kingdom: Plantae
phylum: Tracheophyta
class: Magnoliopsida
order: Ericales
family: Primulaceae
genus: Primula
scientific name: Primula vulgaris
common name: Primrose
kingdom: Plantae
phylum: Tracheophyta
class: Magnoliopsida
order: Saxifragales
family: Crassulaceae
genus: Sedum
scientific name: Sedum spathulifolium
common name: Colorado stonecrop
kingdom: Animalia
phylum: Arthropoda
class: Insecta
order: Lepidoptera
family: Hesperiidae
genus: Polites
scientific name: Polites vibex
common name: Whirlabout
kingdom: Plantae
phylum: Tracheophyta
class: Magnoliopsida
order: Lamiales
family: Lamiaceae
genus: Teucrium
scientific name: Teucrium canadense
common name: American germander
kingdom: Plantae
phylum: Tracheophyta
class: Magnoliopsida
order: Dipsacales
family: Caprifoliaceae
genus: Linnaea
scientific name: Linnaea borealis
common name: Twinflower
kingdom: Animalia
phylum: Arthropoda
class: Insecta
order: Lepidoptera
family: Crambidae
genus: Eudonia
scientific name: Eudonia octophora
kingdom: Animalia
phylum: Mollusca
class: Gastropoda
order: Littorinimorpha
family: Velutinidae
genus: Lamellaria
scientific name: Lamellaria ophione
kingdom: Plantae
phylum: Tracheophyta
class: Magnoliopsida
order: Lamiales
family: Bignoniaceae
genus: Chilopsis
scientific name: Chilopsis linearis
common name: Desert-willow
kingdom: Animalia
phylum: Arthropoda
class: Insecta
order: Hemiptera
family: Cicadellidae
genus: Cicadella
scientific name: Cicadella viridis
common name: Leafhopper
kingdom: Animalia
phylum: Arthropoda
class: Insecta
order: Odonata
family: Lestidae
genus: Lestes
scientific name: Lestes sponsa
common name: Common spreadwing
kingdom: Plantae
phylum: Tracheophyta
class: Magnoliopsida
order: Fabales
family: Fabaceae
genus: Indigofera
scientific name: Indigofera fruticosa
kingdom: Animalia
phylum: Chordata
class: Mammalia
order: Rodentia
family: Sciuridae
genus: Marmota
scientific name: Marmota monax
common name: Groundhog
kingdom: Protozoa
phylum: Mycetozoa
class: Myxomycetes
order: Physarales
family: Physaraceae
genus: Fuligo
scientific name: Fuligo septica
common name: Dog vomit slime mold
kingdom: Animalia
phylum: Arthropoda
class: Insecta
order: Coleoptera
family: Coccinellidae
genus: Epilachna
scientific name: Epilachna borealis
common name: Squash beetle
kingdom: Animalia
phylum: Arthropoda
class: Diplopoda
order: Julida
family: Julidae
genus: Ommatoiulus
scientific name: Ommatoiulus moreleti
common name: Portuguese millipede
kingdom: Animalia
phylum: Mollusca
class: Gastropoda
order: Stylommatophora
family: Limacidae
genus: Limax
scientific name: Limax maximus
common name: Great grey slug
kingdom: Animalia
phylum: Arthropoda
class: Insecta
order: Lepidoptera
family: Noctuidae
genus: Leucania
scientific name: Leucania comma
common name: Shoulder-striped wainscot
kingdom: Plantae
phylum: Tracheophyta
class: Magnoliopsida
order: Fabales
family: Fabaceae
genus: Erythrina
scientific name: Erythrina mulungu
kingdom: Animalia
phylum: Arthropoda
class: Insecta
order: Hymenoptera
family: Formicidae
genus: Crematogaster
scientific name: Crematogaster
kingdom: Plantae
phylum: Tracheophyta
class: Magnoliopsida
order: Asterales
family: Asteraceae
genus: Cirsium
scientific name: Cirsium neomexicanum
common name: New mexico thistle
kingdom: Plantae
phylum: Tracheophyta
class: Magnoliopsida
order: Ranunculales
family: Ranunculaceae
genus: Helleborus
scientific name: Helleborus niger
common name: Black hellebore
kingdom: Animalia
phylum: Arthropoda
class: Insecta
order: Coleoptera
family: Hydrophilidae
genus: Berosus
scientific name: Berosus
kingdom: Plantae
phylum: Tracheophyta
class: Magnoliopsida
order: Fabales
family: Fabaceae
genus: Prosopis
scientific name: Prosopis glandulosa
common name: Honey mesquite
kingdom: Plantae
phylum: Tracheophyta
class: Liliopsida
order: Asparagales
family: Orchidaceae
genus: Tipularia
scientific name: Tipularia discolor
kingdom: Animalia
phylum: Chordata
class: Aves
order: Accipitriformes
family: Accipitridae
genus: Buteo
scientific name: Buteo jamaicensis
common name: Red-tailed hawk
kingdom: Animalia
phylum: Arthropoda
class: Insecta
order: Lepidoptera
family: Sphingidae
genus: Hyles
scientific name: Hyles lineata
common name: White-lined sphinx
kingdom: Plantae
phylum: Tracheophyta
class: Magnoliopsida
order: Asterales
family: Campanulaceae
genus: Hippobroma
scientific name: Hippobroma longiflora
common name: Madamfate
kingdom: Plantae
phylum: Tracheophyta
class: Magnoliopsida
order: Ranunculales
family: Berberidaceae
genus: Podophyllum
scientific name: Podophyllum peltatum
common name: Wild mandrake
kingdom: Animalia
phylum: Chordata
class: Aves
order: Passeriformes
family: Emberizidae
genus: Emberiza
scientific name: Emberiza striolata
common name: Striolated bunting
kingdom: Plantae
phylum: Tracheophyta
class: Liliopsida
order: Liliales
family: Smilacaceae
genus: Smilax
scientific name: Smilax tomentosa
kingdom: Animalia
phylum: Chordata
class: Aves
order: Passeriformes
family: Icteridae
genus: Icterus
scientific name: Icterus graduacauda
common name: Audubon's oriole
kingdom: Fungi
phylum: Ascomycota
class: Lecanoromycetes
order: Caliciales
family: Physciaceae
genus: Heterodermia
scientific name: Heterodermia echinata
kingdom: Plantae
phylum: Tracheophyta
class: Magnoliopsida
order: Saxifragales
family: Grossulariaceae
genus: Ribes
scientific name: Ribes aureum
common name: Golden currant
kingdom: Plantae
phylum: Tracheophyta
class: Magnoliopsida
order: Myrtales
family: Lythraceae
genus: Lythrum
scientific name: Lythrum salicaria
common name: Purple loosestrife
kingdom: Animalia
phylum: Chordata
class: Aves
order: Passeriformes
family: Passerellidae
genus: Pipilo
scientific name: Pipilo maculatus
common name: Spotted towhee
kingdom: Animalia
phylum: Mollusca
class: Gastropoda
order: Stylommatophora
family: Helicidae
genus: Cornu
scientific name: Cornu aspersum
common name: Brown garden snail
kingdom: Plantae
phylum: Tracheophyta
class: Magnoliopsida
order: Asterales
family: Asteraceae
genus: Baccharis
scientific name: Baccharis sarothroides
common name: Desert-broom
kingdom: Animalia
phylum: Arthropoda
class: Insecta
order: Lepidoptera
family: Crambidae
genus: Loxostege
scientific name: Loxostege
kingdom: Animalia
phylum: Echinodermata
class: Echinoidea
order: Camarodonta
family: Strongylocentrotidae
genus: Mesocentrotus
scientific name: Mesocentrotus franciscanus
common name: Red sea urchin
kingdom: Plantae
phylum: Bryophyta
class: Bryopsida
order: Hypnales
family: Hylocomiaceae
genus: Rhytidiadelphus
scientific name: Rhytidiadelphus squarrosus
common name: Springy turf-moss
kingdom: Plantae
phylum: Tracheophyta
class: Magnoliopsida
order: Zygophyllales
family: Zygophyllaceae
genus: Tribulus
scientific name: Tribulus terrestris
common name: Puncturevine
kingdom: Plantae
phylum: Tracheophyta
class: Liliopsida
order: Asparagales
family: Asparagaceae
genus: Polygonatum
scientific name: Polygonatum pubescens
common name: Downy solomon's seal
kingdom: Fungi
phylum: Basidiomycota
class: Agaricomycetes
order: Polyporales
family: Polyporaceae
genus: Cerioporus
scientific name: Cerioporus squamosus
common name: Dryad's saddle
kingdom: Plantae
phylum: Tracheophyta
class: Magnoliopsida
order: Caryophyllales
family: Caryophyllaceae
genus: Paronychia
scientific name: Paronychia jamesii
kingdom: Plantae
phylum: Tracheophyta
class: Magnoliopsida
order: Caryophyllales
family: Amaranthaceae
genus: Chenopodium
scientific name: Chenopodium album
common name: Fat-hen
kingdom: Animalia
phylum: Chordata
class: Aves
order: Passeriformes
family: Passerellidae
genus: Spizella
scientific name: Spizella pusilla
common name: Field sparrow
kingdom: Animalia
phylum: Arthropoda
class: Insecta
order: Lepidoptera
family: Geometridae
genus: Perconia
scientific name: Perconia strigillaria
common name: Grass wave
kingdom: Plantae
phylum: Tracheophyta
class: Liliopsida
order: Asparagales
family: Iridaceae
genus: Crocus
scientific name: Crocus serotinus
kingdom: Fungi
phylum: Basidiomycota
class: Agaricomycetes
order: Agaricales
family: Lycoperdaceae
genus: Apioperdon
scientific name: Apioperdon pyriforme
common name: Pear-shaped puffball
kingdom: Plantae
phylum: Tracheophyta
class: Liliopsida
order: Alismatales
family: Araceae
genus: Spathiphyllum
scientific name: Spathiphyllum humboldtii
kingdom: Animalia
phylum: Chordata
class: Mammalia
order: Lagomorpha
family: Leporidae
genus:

▬▬▬

Set task — Convert the listing above, starting with the line with "scientific name: Mesocentrotus franciscanus" and going on through the line with "family: Caryophyllaceae", into a two-column CSV with the headers field and value. Give one row per line, put each entry in its own quoted field with any line breaks replaced by spaces, and include nothing outside that stretch.

In response —
field,value
"scientific name:","Mesocentrotus franciscanus"
"common name:","Red sea urchin"
"kingdom:","Plantae"
"phylum:","Bryophyta"
"class:","Bryopsida"
"order:","Hypnales"
"family:","Hylocomiaceae"
"genus:","Rhytidiadelphus"
"scientific name:","Rhytidiadelphus squarrosus"
"common name:","Springy turf-moss"
"kingdom:","Plantae"
"phylum:","Tracheophyta"
"class:","Magnoliopsida"
"order:","Zygophyllales"
"family:","Zygophyllaceae"
"genus:","Tribulus"
"scientific name:","Tribulus terrestris"
"common name:","Puncturevine"
"kingdom:","Plantae"
"phylum:","Tracheophyta"
"class:","Liliopsida"
"order:","Asparagales"
"family:","Asparagaceae"
"genus:","Polygonatum"
"scientific name:","Polygonatum pubescens"
"common name:","Downy solomon's seal"
"kingdom:","Fungi"
"phylum:","Basidiomycota"
"class:","Agaricomycetes"
"order:","Polyporales"
"family:","Polyporaceae"
"genus:","Cerioporus"
"scientific name:","Cerioporus squamosus"
"common name:","Dryad's saddle"
"kingdom:","Plantae"
"phylum:","Tracheophyta"
"class:","Magnoliopsida"
"order:","Caryophyllales"
"family:","Caryophyllaceae"